IoT Streaming Analytics: Architecture, Stack & Delivery
Implemented streaming analytics with NATS, SQLMesh, and RisingWave for monitoring and failure detection. Built with NATS, SQLMesh, RisingWave, Python.
By Yogendra Raghuvanshi
Introduction
In this article I break down how I designed and delivered IoT Streaming Analytics — from the original business pain point through architecture, technology choices, implementation phases, and lessons learned. This is the same project featured in my portfolio's Built Solutions section, documented here in full technical depth for engineers, architects, and hiring managers who want to understand how the work was actually done.
I led this initiative as part of my broader program delivery work across enterprise AI, data platforms, and analytics transformation. The approach reflects how I operate: start with the business outcome, choose the minimum viable architecture, instrument everything, and iterate with real users.
Business problem
Device failures required near-real-time detection, not batch-only reporting.
Implemented streaming analytics with NATS, SQLMesh, and RisingWave for monitoring and failure detection.
Architecture decisions
Key design choices that shaped reliability, performance, and maintainability of the solution.
- Hot path kept under 1s alert latency for temperature anomalies
- Replay topic supports backfill after device firmware updates
- SQLMesh manages batch/stream consistency for daily reports
Technology stack in depth
This project was built with NATS, SQLMesh, RisingWave, Python. Each technology was selected for a specific role in the architecture — not because it was trendy, but because it solved a measured bottleneck.
- NATS: production component with documented integration patterns and operational runbooks
- SQLMesh: production component with documented integration patterns and operational runbooks
- RisingWave: production component with documented integration patterns and operational runbooks
- Python: production component with documented integration patterns and operational runbooks
Implementation timeline
Delivery followed phased milestones with explicit deliverables at each gate. This kept stakeholders aligned and made progress auditable for program reviews.
- Event contract design (1 week): Defined device telemetry schema and NATS subject hierarchy.
- → Avro/JSON contracts
- → Subject naming standard
- → Retention policy
- Stream pipelines (4 weeks): SQLMesh models and RisingWave materialized views for aggregates and alerts.
- → Streaming DAG
- → Alert rules
- → Dead-letter handling
- Operations rollout (2 weeks): Dashboards and on-call runbooks for failure scenarios.
- → Ops dashboard
- → Runbooks
- → SLO definitions
Streaming topology
Device telemetry flows through NATS subjects organized by site, device type, and severity. Producers publish JSON events; consumers include RisingWave for sub-second aggregates and SQLMesh for batch reconciliation and daily reporting.
The hot path targets under one second from anomaly detection to alert dispatch. The cold path replays events from a retention-backed topic when firmware updates require backfill.
- NATS subject hierarchy: iot.{site}.{device_type}.{metric}
- RisingWave materialized views for rolling windows and threshold breaches
- SQLMesh incremental models for daily device health summaries
- Dead-letter queue for malformed payloads with ops dashboard
Operations and SLOs
Streaming systems fail silently without explicit SLOs. We defined alert latency, event drop rate, and replay completion time as first-class metrics with on-call runbooks for each failure mode.

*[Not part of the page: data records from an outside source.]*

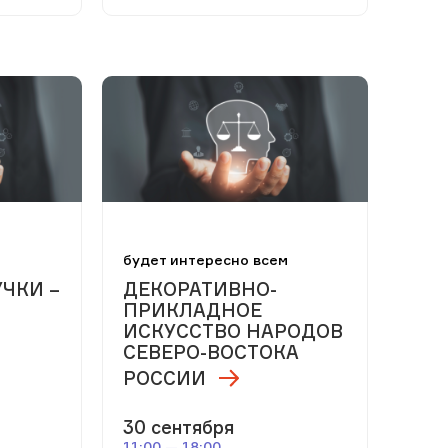
м
будет интересно всем
ЧКИ –
ДЕКОРАТИВНО-
ПРИКЛАДНОЕ
ИСКУССТВО НАРОДОВ
СЕВЕРО-ВОСТОКА
РОССИИ
30 сентября
11:00 — 18:00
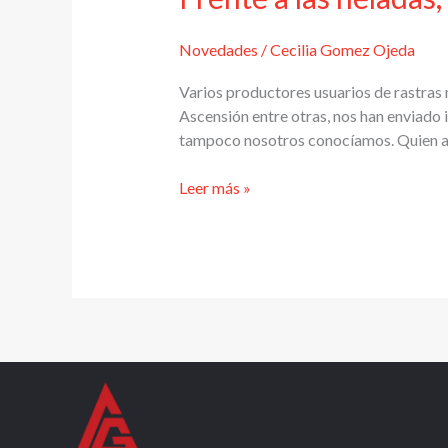
Novedades
/
Cecilia Gomez Ojeda
Varios productores usuarios de rastras 
Ascensión entre otras, nos han enviado 
tampoco nosotros conocíamos. Quien así
Frente
Leer más »
a
las
heladas,
una
máquina
para
calentar
el
suelo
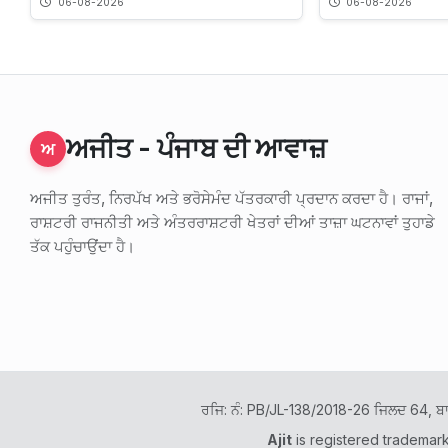
06-08-2026
06-08-2026
ਅਜੀਤ - ਪੰਜਾਬ ਦੀ ਆਵਾਜ਼
ਅ
ਅਜੀਤ ਤੁਰੰਤ, ਨਿਰਪੱਖ ਅਤੇ ਭਰੋਸੇਮੰਦ ਪੱਤਰਕਾਰੀ ਪ੍ਰਦਾਨ ਕਰਦਾ ਹੈ। ਰਾਜਾਂ,
ਰਾਸ਼ਟਰੀ ਰਾਜਨੀਤੀ ਅਤੇ ਅੰਤਰਰਾਸ਼ਟਰੀ ਖੇਤਰਾਂ ਦੀਆਂ ਤਾਜ਼ਾ ਘਟਨਾਵਾਂ ਤੁਹਾਡੇ
ਤੱਕ ਪਹੁੰਚਾਉਂਦਾ ਹੈ।
ਰਜਿ: ਨੰ: PB/JL-138/2018-26 ਜਿਲਦ 64, ਬ
Ajit
is registered trademar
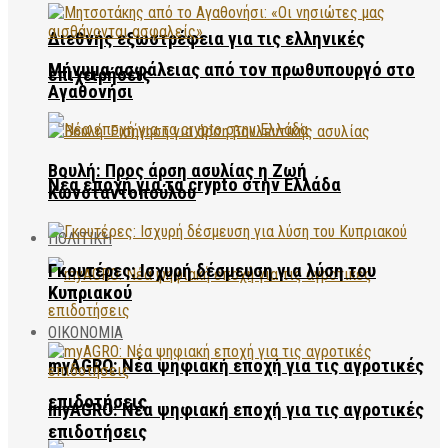
Διεθνής εξωστρέφεια για τις ελληνικές
Μήνυμα ασφάλειας από τον πρωθυπουργό στο
επιχειρήσεις
Αγαθονήσι
Βουλή: Προς άρση ασυλίας η Ζωή
Νέα εποχή για τα crypto στην Ελλάδα
Κωνσταντοπούλου
ΠΟΛΙΤΙΚΗ
Γκουτέρες: Ισχυρή δέσμευση για λύση του
Κυπριακού
ΟΙΚΟΝΟΜΙΑ
myAGRO: Νέα ψηφιακή εποχή για τις αγροτικές
επιδοτήσεις
myAGRO: Νέα ψηφιακή εποχή για τις αγροτικές
επιδοτήσεις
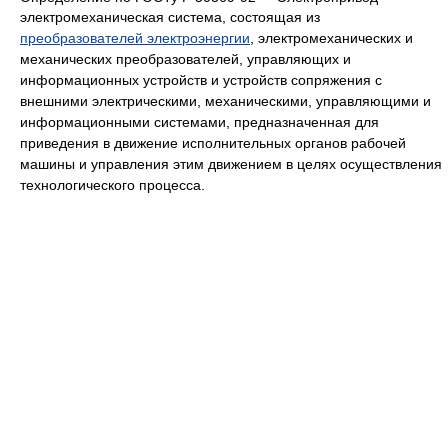
электромеханическая система, состоящая из
преобразователей электроэнергии
, электромеханических и
механических преобразователей, управляющих и
информационных устройств и устройств сопряжения с
внешними электрическими, механическими, управляющими и
информационными системами, предназначенная для
приведения в движение исполнительных органов рабочей
машины и управления этим движением в целях осуществления
технологического процесса.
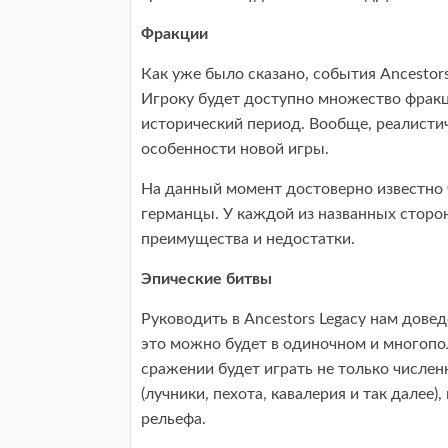
Фракции
Как уже было сказано, события Ancestor
Игроку будет доступно множество фрак
исторический период. Вообще, реалисти
особенности новой игры.
На данный момент достоверно известно ч
германцы. У каждой из названных сторо
преимущества и недостатки.
Эпические битвы
Руководить в Ancestors Legacy нам дове
это можно будет в одиночном и многопо
сражении будет играть не только числен
(лучники, пехота, кавалерия и так далее)
рельефа.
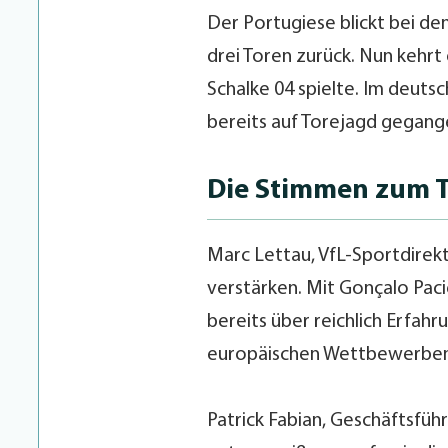
Der Portugiese blickt bei de
drei Toren zurück. Nun kehrt
Schalke 04 spielte. Im deuts
bereits auf Torejagd gegang
Die Stimmen zum T
Marc Lettau, VfL-Sportdirekt
verstärken. Mit Gonçalo Paci
bereits über reichlich Erfahr
europäischen Wettbewerben
Patrick Fabian, Geschäftsfüh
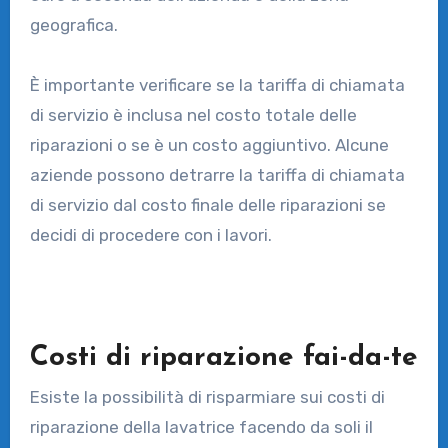
geografica.
È importante verificare se la tariffa di chiamata
di servizio è inclusa nel costo totale delle
riparazioni o se è un costo aggiuntivo. Alcune
aziende possono detrarre la tariffa di chiamata
di servizio dal costo finale delle riparazioni se
decidi di procedere con i lavori.
Costi di riparazione fai-da-te
Esiste la possibilità di risparmiare sui costi di
riparazione della lavatrice facendo da soli il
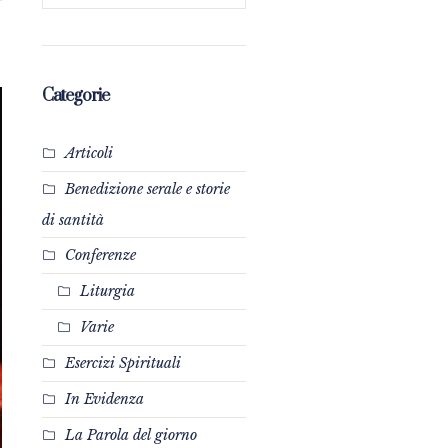
Categorie
Articoli
Benedizione serale e storie
di santità
Conferenze
Liturgia
Varie
Esercizi Spirituali
In Evidenza
La Parola del giorno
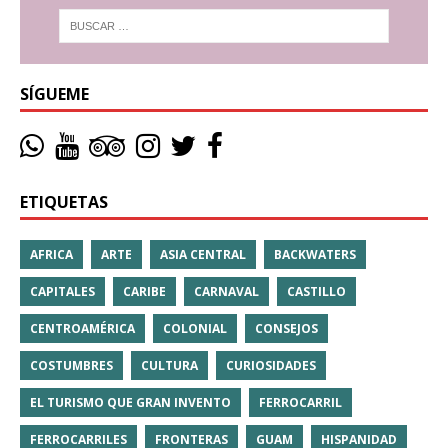
SÍGUEME
ETIQUETAS
AFRICA
ARTE
ASIA CENTRAL
BACKWATERS
CAPITALES
CARIBE
CARNAVAL
CASTILLO
CENTROAMÉRICA
COLONIAL
CONSEJOS
COSTUMBRES
CULTURA
CURIOSIDADES
EL TURISMO QUE GRAN INVENTO
FERROCARRIL
FERROCARRILES
FRONTERAS
GUAM
HISPANIDAD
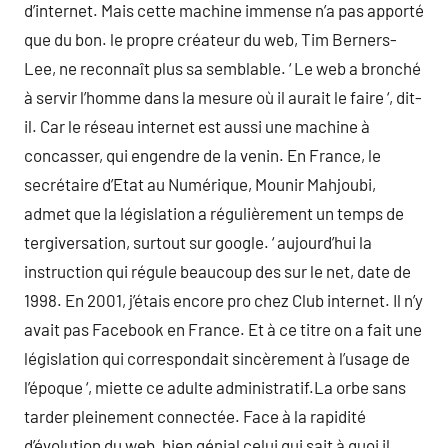
d’internet. Mais cette machine immense n’a pas apporté
que du bon. le propre créateur du web, Tim Berners-
Lee, ne reconnaît plus sa semblable. ‘ Le web a bronché
à servir l’homme dans la mesure où il aurait le faire ‘, dit-
il. Car le réseau internet est aussi une machine à
concasser, qui engendre de la venin. En France, le
secrétaire d’Etat au Numérique, Mounir Mahjoubi,
admet que la législation a régulièrement un temps de
tergiversation, surtout sur google. ‘ aujourd’hui la
instruction qui régule beaucoup des sur le net, date de
1998. En 2001, j’étais encore pro chez Club internet. Il n’y
avait pas Facebook en France. Et à ce titre on a fait une
législation qui correspondait sincèrement à l’usage de
l’époque ‘, miette ce adulte administratif.La orbe sans
tarder pleinement connectée. Face à la rapidité
d’évolution du web, bien génial celui qui sait à quoi il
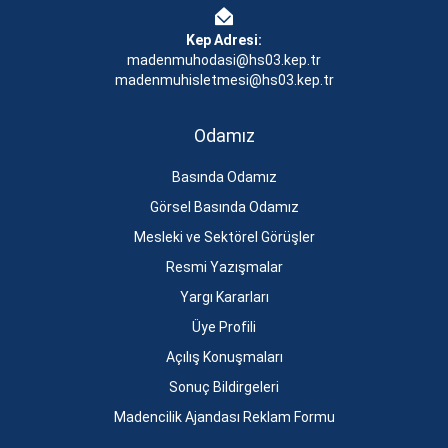
Kep Adresi:
madenmuhodasi@hs03.kep.tr
madenmuhisletmesi@hs03.kep.tr
Odamız
Basında Odamız
Görsel Basında Odamız
Mesleki ve Sektörel Görüşler
Resmi Yazışmalar
Yargı Kararları
Üye Profili
Açılış Konuşmaları
Sonuç Bildirgeleri
Madencilik Ajandası Reklam Formu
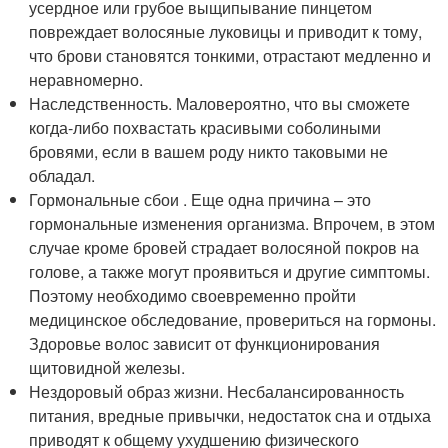
усердное или грубое выщипывание пинцетом
повреждает волосяные луковицы и приводит к тому,
что брови становятся тонкими, отрастают медленно и
неравномерно.
Наследственность. Маловероятно, что вы сможете
когда-либо похвастать красивыми соболиными
бровями, если в вашем роду никто таковыми не
обладал.
Гормональные сбои . Еще одна причина – это
гормональные изменения организма. Впрочем, в этом
случае кроме бровей страдает волосяной покров на
голове, а также могут проявиться и другие симптомы.
Поэтому необходимо своевременно пройти
медицинское обследование, провериться на гормоны.
Здоровье волос зависит от функционирования
щитовидной железы.
Нездоровый образ жизни. Несбалансированность
питания, вредные привычки, недостаток сна и отдыха
приводят к общему ухудшению физического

- Temperature anomaly alerts: p99 < 1s from event to notification
- Replay topic supports 7-day retention for firmware rollout windows
- Batch/stream consistency validated via SQLMesh reconciliation jobs
Business outcomes
Enabled proactive operations through real-time device insights.
Success was measured against adoption, latency/throughput targets, and stakeholder feedback — not just deployment dates. Program reviews tracked these KPIs alongside technical milestones.
Lessons learned
Streaming architecture must define retention, replay, and alert semantics upfront.
If I were starting again, I would invest even earlier in observability and golden test sets. The cost of retrofitting guardrails after pilot launch always exceeds building them in from day one.